— TASK STATEMENT —
Please give only the number of lines in the listing below that contain "Assembly".

— GIVEN RECORDS —

==========

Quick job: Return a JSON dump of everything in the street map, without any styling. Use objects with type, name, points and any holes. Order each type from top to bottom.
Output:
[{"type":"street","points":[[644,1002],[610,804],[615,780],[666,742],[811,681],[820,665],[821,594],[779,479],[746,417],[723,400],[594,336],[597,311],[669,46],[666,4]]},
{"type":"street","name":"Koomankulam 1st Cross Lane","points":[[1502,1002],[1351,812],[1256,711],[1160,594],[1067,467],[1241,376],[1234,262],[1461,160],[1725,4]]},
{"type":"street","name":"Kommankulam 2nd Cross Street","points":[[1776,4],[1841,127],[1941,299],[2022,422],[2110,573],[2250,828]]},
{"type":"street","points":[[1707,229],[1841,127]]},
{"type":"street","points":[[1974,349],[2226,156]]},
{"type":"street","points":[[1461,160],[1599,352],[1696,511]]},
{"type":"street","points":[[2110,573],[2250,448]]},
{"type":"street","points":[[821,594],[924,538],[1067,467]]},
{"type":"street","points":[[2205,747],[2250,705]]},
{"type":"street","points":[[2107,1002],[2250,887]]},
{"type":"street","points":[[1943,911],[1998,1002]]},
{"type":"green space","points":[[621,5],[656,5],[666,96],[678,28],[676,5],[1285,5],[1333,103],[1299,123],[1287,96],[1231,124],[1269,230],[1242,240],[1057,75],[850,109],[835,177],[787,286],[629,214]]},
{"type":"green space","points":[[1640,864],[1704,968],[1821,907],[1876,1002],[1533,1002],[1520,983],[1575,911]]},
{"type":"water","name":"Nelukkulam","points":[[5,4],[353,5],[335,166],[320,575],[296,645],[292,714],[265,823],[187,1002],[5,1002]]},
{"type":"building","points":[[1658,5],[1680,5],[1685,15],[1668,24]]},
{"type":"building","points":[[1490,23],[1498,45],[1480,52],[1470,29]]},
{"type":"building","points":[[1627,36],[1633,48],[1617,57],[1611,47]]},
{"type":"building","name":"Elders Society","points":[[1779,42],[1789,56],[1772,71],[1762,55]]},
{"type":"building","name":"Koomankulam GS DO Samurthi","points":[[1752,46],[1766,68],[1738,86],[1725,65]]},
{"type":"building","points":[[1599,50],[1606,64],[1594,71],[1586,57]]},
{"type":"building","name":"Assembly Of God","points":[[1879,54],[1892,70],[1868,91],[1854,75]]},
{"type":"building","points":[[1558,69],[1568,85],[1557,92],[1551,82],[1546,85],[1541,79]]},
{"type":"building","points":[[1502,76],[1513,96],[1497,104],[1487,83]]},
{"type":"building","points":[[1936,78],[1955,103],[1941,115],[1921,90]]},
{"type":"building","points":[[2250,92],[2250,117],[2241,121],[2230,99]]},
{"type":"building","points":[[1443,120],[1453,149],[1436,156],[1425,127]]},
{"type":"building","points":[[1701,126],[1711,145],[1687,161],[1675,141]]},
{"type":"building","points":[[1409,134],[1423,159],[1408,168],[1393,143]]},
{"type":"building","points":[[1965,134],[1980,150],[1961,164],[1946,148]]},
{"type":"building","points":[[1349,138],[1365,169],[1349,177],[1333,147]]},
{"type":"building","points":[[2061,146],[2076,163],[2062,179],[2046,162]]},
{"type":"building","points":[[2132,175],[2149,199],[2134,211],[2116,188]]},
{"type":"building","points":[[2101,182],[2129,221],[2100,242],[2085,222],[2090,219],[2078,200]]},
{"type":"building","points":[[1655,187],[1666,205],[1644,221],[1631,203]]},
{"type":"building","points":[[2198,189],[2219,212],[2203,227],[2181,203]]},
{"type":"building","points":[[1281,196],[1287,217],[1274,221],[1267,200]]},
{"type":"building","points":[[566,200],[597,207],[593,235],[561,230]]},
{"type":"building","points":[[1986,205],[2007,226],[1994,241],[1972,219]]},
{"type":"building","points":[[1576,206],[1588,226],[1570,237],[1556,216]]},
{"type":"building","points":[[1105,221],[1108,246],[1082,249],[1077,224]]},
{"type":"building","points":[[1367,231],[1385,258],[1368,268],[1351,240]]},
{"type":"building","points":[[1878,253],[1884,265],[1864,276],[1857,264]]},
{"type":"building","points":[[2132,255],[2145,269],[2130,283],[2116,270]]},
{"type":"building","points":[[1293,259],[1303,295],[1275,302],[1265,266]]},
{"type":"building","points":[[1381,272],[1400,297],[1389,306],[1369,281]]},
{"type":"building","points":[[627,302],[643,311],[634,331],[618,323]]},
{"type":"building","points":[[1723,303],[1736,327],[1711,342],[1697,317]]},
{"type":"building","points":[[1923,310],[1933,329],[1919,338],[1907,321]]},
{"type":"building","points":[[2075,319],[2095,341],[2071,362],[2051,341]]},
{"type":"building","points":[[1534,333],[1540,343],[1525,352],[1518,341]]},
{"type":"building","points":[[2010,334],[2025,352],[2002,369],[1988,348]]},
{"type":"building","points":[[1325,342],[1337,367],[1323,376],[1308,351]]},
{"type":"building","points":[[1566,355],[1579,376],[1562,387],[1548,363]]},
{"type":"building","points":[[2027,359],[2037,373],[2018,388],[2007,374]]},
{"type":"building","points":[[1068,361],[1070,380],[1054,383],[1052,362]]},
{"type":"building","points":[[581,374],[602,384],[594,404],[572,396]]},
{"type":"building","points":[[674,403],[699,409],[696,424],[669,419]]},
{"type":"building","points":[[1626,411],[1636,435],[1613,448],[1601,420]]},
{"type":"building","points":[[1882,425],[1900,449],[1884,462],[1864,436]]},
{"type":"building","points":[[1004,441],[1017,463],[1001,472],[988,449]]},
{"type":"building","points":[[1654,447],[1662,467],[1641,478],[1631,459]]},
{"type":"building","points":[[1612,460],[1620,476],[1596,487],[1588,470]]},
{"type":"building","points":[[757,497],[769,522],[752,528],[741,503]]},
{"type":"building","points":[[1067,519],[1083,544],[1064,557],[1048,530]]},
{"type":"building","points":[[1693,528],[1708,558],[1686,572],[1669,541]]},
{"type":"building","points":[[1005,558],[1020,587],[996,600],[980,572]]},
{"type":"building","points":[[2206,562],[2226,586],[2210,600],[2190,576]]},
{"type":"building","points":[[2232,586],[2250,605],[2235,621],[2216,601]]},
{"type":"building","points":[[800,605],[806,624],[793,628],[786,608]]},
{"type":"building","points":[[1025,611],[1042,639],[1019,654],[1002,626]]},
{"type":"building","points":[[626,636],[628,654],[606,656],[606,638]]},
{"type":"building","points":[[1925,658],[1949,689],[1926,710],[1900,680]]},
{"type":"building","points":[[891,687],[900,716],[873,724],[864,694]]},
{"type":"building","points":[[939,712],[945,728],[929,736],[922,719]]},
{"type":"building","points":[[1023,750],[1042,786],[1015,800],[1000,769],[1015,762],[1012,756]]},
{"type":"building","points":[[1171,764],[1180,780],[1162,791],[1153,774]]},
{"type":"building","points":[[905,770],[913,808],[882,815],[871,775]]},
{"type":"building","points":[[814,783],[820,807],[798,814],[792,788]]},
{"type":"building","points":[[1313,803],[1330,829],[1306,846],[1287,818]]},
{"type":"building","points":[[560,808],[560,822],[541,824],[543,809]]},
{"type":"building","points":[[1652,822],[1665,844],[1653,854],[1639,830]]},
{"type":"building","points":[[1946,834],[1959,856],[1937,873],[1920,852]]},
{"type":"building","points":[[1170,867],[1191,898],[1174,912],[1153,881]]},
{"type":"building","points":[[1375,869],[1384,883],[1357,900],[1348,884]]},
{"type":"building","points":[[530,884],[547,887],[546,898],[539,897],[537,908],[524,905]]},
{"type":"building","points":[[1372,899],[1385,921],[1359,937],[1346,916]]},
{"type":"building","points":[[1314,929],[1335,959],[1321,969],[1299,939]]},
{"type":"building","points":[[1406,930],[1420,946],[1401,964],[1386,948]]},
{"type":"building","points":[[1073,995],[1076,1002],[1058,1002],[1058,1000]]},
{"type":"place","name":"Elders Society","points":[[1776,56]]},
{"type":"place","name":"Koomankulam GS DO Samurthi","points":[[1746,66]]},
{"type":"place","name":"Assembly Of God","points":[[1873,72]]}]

==========

— TASK SOLUTION —
2